In 1989, Leufert was awarded the Venezuelan National Fine Arts Prize. Works by Leufert are included in such public and private collections as the Museum of Modern Art, NY; The Library of Congress, Washington, D.C.; Museum of Fine Arts, Houston; and the Patricia Phelps de Cisneros Collection among others.
b. 1931 La Plata, Argentina – lives in Segovia, Spain
After beginning his career working in an informalist mode, followed by a brief period of lyrical figuration, Paternosto first created artworks based on Geometric Abstraction in the early 1960s. By the end of this decade, his formal and theoretical explorations led the artist to push beyond the very boundaries of the medium of painting. Leaving the surface of the canvas blank, Paternosto shifted the emphasis of his artworks to their outer edges, converting his paintings into objects, and rebelling against the inherited tradition of only viewing paintings frontally. Since this breakthrough, he has remained on the vanguard of abstraction in both New York, where he lived for over four decades, and Latin America.

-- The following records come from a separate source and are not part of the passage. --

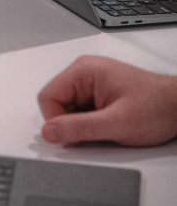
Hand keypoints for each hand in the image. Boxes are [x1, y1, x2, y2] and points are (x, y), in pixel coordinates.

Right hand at [37, 55, 176, 145]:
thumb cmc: (157, 107)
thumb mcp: (117, 123)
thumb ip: (79, 128)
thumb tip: (49, 131)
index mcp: (83, 70)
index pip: (48, 97)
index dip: (57, 121)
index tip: (73, 136)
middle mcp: (84, 72)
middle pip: (56, 103)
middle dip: (72, 123)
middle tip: (97, 131)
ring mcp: (90, 82)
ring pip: (67, 109)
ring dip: (82, 124)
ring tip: (107, 127)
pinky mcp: (96, 92)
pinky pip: (79, 110)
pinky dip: (89, 123)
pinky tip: (108, 124)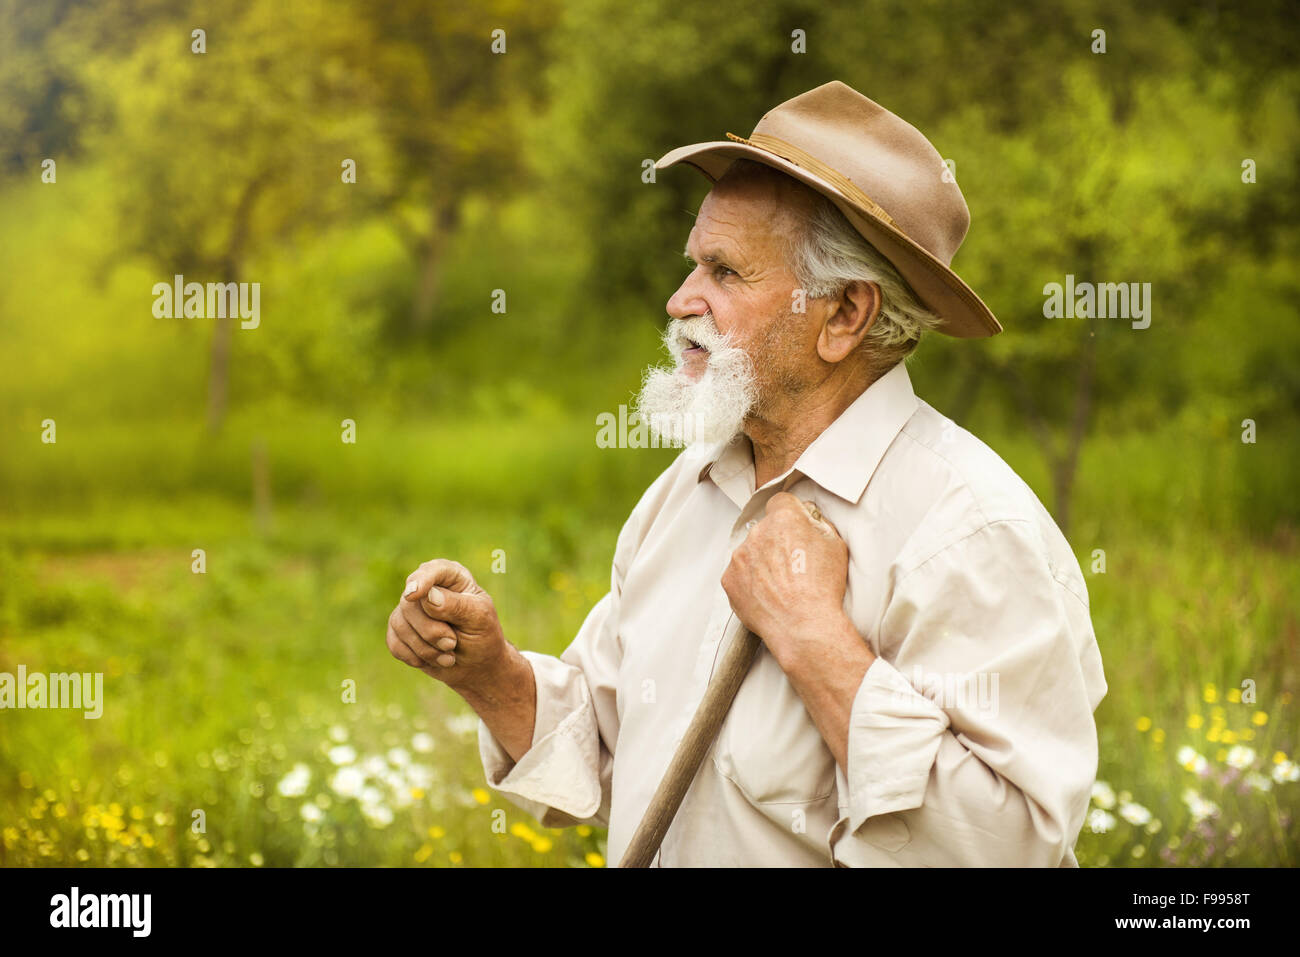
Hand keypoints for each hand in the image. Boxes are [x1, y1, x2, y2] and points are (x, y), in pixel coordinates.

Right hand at [386, 559, 506, 692]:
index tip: (413, 595)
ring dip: (426, 649)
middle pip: (410, 604)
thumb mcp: (479, 619)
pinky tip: (434, 659)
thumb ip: (456, 605)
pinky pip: (395, 644)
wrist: (476, 665)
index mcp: (452, 577)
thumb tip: (427, 596)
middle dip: (431, 632)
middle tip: (452, 644)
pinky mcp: (400, 630)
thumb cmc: (482, 636)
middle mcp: (427, 587)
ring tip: (448, 654)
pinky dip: (415, 657)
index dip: (422, 580)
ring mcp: (410, 609)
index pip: (434, 570)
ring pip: (400, 625)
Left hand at [720, 493, 851, 672]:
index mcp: (783, 519)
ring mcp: (739, 557)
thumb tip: (807, 515)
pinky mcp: (729, 579)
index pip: (781, 502)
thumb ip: (818, 523)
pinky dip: (749, 581)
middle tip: (793, 564)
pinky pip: (738, 574)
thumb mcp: (835, 545)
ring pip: (750, 551)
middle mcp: (757, 533)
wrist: (804, 625)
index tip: (795, 529)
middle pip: (765, 529)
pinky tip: (767, 594)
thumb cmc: (823, 588)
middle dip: (776, 541)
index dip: (790, 515)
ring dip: (761, 562)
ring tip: (781, 584)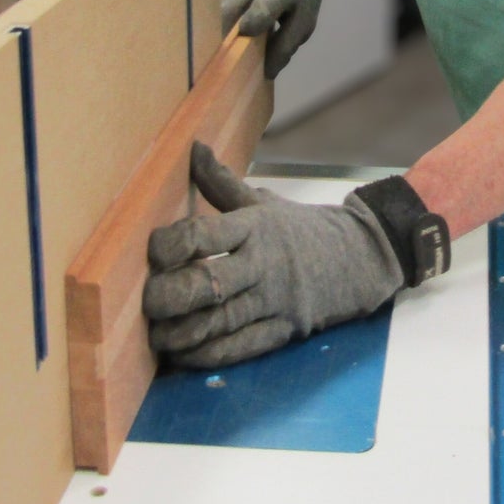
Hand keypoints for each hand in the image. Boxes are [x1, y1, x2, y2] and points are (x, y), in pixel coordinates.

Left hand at [143, 143, 403, 368]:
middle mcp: (262, 265)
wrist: (358, 259)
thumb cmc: (299, 230)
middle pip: (210, 284)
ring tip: (154, 335)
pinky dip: (207, 356)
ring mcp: (273, 301)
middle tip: (145, 302)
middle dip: (171, 296)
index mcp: (253, 228)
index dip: (172, 244)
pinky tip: (181, 355)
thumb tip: (193, 147)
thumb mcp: (262, 202)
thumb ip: (221, 182)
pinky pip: (240, 348)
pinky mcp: (282, 331)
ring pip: (220, 322)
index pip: (205, 234)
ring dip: (181, 332)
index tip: (151, 252)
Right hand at [221, 0, 324, 78]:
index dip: (250, 28)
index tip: (244, 52)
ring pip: (220, 14)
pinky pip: (221, 10)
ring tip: (229, 54)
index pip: (262, 8)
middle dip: (225, 42)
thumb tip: (266, 73)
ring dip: (223, 35)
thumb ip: (286, 46)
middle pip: (229, 14)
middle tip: (227, 67)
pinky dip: (224, 26)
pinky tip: (232, 37)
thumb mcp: (305, 20)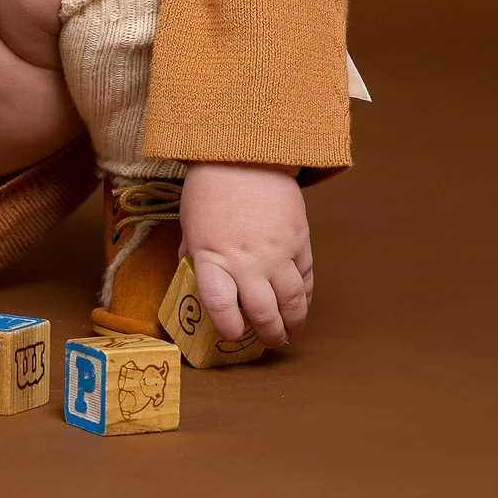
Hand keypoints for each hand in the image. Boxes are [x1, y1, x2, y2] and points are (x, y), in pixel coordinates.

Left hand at [178, 161, 312, 347]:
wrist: (245, 154)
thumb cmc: (210, 189)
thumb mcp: (190, 225)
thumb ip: (194, 256)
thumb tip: (192, 279)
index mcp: (212, 258)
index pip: (221, 307)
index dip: (228, 328)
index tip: (232, 335)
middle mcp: (246, 261)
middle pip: (262, 312)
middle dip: (267, 335)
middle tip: (269, 342)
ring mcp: (277, 252)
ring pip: (291, 302)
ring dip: (292, 322)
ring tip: (288, 330)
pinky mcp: (300, 241)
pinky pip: (306, 278)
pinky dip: (305, 296)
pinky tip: (300, 303)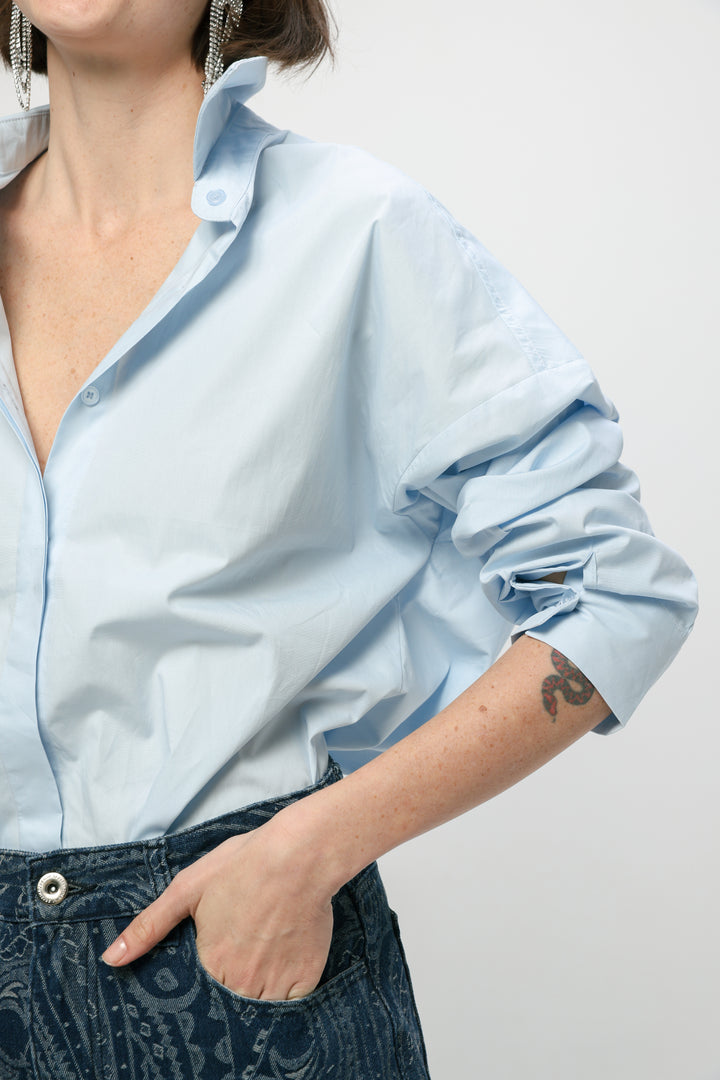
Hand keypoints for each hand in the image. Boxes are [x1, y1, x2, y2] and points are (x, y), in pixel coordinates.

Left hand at [101, 809, 335, 1000]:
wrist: (301, 854)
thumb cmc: (244, 865)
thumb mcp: (187, 887)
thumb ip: (149, 926)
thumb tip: (110, 959)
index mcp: (209, 965)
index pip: (200, 992)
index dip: (207, 973)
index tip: (217, 954)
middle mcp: (240, 984)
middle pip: (230, 1000)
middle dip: (232, 981)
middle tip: (242, 946)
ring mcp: (275, 985)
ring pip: (260, 1004)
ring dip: (258, 985)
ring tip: (262, 948)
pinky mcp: (305, 979)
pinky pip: (292, 1000)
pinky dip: (287, 986)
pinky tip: (285, 954)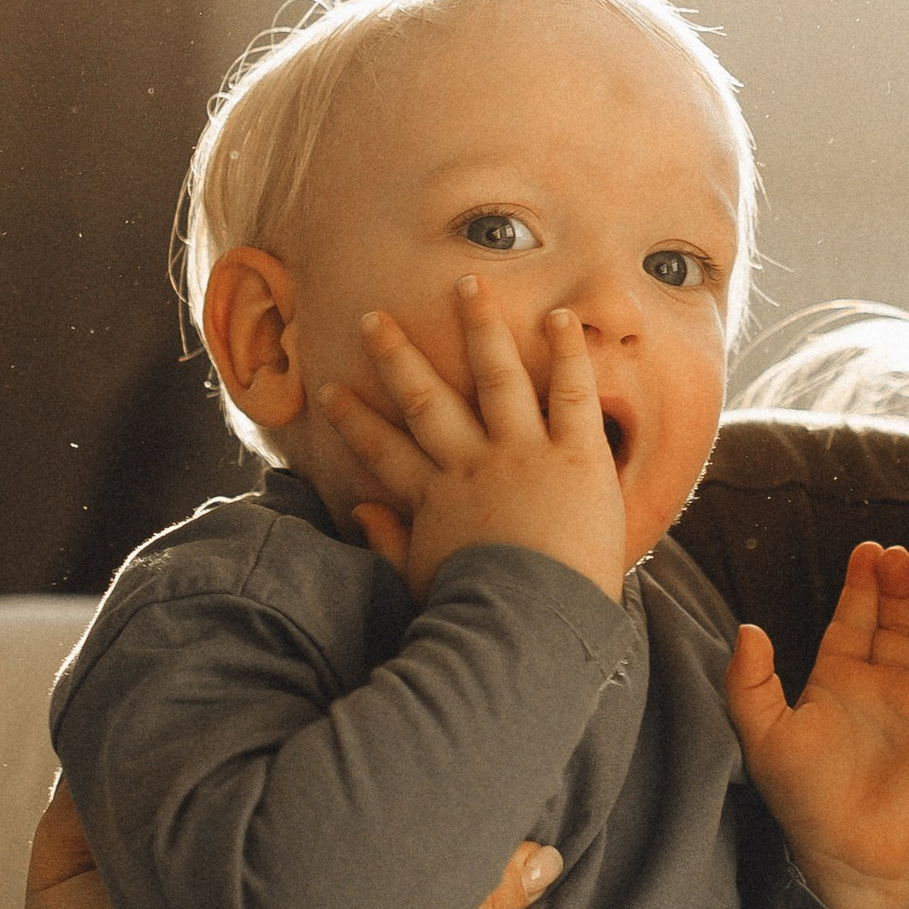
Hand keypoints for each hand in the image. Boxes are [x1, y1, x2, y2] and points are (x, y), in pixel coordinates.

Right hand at [317, 283, 625, 605]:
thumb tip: (361, 514)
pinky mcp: (576, 457)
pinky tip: (561, 317)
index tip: (331, 392)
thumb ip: (393, 545)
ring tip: (468, 284)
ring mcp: (524, 455)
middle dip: (398, 357)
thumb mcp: (422, 584)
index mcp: (436, 502)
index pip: (385, 452)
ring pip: (496, 377)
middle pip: (428, 400)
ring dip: (480, 328)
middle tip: (374, 318)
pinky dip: (567, 353)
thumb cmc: (482, 616)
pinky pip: (572, 394)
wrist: (536, 625)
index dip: (355, 421)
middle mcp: (473, 466)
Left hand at [725, 543, 908, 908]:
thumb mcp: (764, 736)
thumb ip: (750, 683)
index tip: (869, 551)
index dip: (862, 586)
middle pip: (904, 625)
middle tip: (899, 557)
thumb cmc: (804, 800)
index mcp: (844, 682)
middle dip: (902, 591)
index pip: (856, 621)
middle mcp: (892, 689)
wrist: (849, 856)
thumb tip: (748, 629)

In addition to his career as a painter, Paternosto has studied Pre-Columbian art with academic rigor. This expertise has
not only influenced his artistic practices, but has also led him to assume scholarly and curatorial roles, including the international exhibition, Abstraction: The Amerindian Paradigm. In 2005, the artist moved to Segovia, Spain, where, just a year prior, a major retrospective of his work had been on view at the Esteban Vicente Museum of Contemporary Art. Paintings by Paternosto are found in various prestigious collections, including the Museum of Modern Art, New York; the Solomon R. Guggenheim Museum, New York; the Museum of Fine Arts, Boston; the Museo Reina Sofia, Madrid; the Kunstmuseum, Bern, Switzerland; and the Städtisches Museum Abteiberg, Mönchengladbach, Germany, amongst others.